The 'Financial Glow-Up' Campaign That Felt Old to the Audience
A real-world example of Recency illusion in action
Context
A mid-sized fintech company targeting younger customers wanted to refresh its brand voice to appear more culturally current. Social media analytics showed a sudden uptick in posts using the phrase "financial glow-up," which the marketing team interpreted as a brand-new cultural hook.
Situation
The social team designed a three-week paid campaign built around the phrase and partnered with several micro-influencers to popularize the term as a proprietary framing for their new budgeting feature.

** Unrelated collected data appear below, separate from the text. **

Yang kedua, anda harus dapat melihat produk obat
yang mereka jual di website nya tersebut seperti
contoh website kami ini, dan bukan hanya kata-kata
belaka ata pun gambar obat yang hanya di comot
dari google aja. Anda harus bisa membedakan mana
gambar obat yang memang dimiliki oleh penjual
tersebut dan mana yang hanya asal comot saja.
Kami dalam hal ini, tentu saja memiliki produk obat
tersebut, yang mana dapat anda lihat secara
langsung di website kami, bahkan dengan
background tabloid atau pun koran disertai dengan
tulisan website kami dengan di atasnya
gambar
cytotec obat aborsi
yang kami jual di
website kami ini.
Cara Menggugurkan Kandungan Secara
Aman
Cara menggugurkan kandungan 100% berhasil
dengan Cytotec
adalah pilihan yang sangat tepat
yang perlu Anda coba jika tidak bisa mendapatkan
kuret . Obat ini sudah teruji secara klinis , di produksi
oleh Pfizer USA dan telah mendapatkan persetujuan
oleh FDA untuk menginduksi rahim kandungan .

The campaign copy leaned heavily on the idea that this phrase was an emerging creation of Gen Z culture and presented the company as an early adopter.
The bias in action
Marketers experienced the recency illusion: because they first noticed the phrase during a recent spike, they believed the term had just appeared and that adopting it would signal cultural fluency. They skipped more thorough historical checks and community consultations, assuming 'first mover' use would win attention. Internally, team members repeated each other's observations until the assumption hardened into campaign strategy. Externally, long-standing community members and niche finance bloggers recognized the phrase as an older meme and interpreted the company's use as opportunistic rather than authentic.
Outcome
The campaign produced lower-than-expected engagement and drew negative commentary from vocal community segments who felt the brand was bandwagoning on established in-group language. Influencer partners were criticized for inauthenticity, and the company had to pause paid placements to rewrite messaging mid-flight.